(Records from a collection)
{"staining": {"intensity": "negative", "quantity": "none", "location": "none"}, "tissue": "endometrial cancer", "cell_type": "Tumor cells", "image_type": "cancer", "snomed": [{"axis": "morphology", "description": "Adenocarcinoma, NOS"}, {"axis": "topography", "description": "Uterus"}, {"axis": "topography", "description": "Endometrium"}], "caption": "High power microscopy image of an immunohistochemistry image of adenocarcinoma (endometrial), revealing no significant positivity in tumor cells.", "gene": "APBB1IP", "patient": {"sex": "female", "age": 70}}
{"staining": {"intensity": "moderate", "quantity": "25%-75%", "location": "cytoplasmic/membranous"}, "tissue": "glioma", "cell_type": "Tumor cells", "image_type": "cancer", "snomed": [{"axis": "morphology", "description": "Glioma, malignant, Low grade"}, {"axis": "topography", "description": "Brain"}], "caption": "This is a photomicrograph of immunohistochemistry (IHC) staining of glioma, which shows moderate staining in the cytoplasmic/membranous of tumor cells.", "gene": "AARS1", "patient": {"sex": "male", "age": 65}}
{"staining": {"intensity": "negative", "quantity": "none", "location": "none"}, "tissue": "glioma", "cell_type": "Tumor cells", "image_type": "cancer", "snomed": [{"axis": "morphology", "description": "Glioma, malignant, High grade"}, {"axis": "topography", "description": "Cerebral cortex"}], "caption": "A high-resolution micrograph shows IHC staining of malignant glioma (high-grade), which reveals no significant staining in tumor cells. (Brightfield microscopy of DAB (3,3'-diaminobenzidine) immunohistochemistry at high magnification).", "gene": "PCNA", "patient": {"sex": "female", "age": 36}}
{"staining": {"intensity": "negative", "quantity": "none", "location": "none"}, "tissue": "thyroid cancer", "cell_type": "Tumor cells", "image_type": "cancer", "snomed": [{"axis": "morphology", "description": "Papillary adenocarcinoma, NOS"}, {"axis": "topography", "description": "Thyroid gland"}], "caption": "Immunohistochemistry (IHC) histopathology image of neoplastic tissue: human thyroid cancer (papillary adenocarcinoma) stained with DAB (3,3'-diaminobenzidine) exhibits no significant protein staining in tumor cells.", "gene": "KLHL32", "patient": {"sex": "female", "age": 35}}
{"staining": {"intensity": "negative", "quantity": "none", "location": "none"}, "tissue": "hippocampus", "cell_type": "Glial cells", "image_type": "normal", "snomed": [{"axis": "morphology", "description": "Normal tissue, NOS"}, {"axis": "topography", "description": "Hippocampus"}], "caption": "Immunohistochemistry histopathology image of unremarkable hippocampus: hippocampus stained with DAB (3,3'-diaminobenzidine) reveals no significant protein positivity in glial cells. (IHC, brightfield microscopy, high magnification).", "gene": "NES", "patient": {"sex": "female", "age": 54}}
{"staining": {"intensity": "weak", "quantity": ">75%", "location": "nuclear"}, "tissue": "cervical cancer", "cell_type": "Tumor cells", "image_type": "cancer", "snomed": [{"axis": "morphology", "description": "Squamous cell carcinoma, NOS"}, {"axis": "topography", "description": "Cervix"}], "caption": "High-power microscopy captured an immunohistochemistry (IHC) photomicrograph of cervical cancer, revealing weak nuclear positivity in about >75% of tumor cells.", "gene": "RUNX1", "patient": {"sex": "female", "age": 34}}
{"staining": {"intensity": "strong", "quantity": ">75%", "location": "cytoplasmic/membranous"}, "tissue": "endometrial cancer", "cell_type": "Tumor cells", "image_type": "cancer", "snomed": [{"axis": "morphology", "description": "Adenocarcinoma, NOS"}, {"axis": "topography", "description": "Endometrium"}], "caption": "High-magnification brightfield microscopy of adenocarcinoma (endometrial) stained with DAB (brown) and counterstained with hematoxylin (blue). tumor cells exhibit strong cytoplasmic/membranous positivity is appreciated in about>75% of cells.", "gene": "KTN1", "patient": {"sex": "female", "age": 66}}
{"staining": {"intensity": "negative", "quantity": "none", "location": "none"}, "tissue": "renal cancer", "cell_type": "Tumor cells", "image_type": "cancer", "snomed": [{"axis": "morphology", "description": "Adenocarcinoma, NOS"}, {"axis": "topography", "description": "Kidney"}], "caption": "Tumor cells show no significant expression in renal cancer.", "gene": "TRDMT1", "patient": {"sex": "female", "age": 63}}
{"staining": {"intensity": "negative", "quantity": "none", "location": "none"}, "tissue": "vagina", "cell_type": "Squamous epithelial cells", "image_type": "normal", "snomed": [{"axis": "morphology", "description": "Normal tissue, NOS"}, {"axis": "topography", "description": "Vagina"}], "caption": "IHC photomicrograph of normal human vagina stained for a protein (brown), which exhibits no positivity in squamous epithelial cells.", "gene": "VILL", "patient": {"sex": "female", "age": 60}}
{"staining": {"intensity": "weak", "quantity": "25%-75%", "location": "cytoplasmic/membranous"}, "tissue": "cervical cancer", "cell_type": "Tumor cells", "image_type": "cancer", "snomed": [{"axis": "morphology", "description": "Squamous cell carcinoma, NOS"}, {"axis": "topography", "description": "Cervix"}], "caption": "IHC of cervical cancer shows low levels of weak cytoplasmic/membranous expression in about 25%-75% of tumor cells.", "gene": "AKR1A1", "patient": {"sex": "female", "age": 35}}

Problem to solve
Each record above must be given again exactly as written.

Answer to this exercise
{"staining": {"intensity": "negative", "quantity": "none", "location": "none"}, "tissue": "endometrial cancer", "cell_type": "Tumor cells", "image_type": "cancer", "snomed": [{"axis": "morphology", "description": "Adenocarcinoma, NOS"}, {"axis": "topography", "description": "Uterus"}, {"axis": "topography", "description": "Endometrium"}], "caption": "High power microscopy image of an immunohistochemistry image of adenocarcinoma (endometrial), revealing no significant positivity in tumor cells.", "gene": "APBB1IP", "patient": {"sex": "female", "age": 70}}
{"staining": {"intensity": "moderate", "quantity": "25%-75%", "location": "cytoplasmic/membranous"}, "tissue": "glioma", "cell_type": "Tumor cells", "image_type": "cancer", "snomed": [{"axis": "morphology", "description": "Glioma, malignant, Low grade"}, {"axis": "topography", "description": "Brain"}], "caption": "This is a photomicrograph of immunohistochemistry (IHC) staining of glioma, which shows moderate staining in the cytoplasmic/membranous of tumor cells.", "gene": "AARS1", "patient": {"sex": "male", "age": 65}}
{"staining": {"intensity": "negative", "quantity": "none", "location": "none"}, "tissue": "glioma", "cell_type": "Tumor cells", "image_type": "cancer", "snomed": [{"axis": "morphology", "description": "Glioma, malignant, High grade"}, {"axis": "topography", "description": "Cerebral cortex"}], "caption": "A high-resolution micrograph shows IHC staining of malignant glioma (high-grade), which reveals no significant staining in tumor cells. (Brightfield microscopy of DAB (3,3'-diaminobenzidine) immunohistochemistry at high magnification).", "gene": "PCNA", "patient": {"sex": "female", "age": 36}}
{"staining": {"intensity": "negative", "quantity": "none", "location": "none"}, "tissue": "thyroid cancer", "cell_type": "Tumor cells", "image_type": "cancer", "snomed": [{"axis": "morphology", "description": "Papillary adenocarcinoma, NOS"}, {"axis": "topography", "description": "Thyroid gland"}], "caption": "Immunohistochemistry (IHC) histopathology image of neoplastic tissue: human thyroid cancer (papillary adenocarcinoma) stained with DAB (3,3'-diaminobenzidine) exhibits no significant protein staining in tumor cells.", "gene": "KLHL32", "patient": {"sex": "female", "age": 35}}
{"staining": {"intensity": "negative", "quantity": "none", "location": "none"}, "tissue": "hippocampus", "cell_type": "Glial cells", "image_type": "normal", "snomed": [{"axis": "morphology", "description": "Normal tissue, NOS"}, {"axis": "topography", "description": "Hippocampus"}], "caption": "Immunohistochemistry histopathology image of unremarkable hippocampus: hippocampus stained with DAB (3,3'-diaminobenzidine) reveals no significant protein positivity in glial cells. (IHC, brightfield microscopy, high magnification).", "gene": "NES", "patient": {"sex": "female", "age": 54}}
{"staining": {"intensity": "weak", "quantity": ">75%", "location": "nuclear"}, "tissue": "cervical cancer", "cell_type": "Tumor cells", "image_type": "cancer", "snomed": [{"axis": "morphology", "description": "Squamous cell carcinoma, NOS"}, {"axis": "topography", "description": "Cervix"}], "caption": "High-power microscopy captured an immunohistochemistry (IHC) photomicrograph of cervical cancer, revealing weak nuclear positivity in about >75% of tumor cells.", "gene": "RUNX1", "patient": {"sex": "female", "age": 34}}
{"staining": {"intensity": "strong", "quantity": ">75%", "location": "cytoplasmic/membranous"}, "tissue": "endometrial cancer", "cell_type": "Tumor cells", "image_type": "cancer", "snomed": [{"axis": "morphology", "description": "Adenocarcinoma, NOS"}, {"axis": "topography", "description": "Endometrium"}], "caption": "High-magnification brightfield microscopy of adenocarcinoma (endometrial) stained with DAB (brown) and counterstained with hematoxylin (blue). tumor cells exhibit strong cytoplasmic/membranous positivity is appreciated in about>75% of cells.", "gene": "KTN1", "patient": {"sex": "female", "age": 66}}
{"staining": {"intensity": "negative", "quantity": "none", "location": "none"}, "tissue": "renal cancer", "cell_type": "Tumor cells", "image_type": "cancer", "snomed": [{"axis": "morphology", "description": "Adenocarcinoma, NOS"}, {"axis": "topography", "description": "Kidney"}], "caption": "Tumor cells show no significant expression in renal cancer.", "gene": "TRDMT1", "patient": {"sex": "female", "age": 63}}
{"staining": {"intensity": "negative", "quantity": "none", "location": "none"}, "tissue": "vagina", "cell_type": "Squamous epithelial cells", "image_type": "normal", "snomed": [{"axis": "morphology", "description": "Normal tissue, NOS"}, {"axis": "topography", "description": "Vagina"}], "caption": "IHC photomicrograph of normal human vagina stained for a protein (brown), which exhibits no positivity in squamous epithelial cells.", "gene": "VILL", "patient": {"sex": "female", "age": 60}}
{"staining": {"intensity": "weak", "quantity": "25%-75%", "location": "cytoplasmic/membranous"}, "tissue": "cervical cancer", "cell_type": "Tumor cells", "image_type": "cancer", "snomed": [{"axis": "morphology", "description": "Squamous cell carcinoma, NOS"}, {"axis": "topography", "description": "Cervix"}], "caption": "IHC of cervical cancer shows low levels of weak cytoplasmic/membranous expression in about 25%-75% of tumor cells.", "gene": "AKR1A1", "patient": {"sex": "female", "age": 35}}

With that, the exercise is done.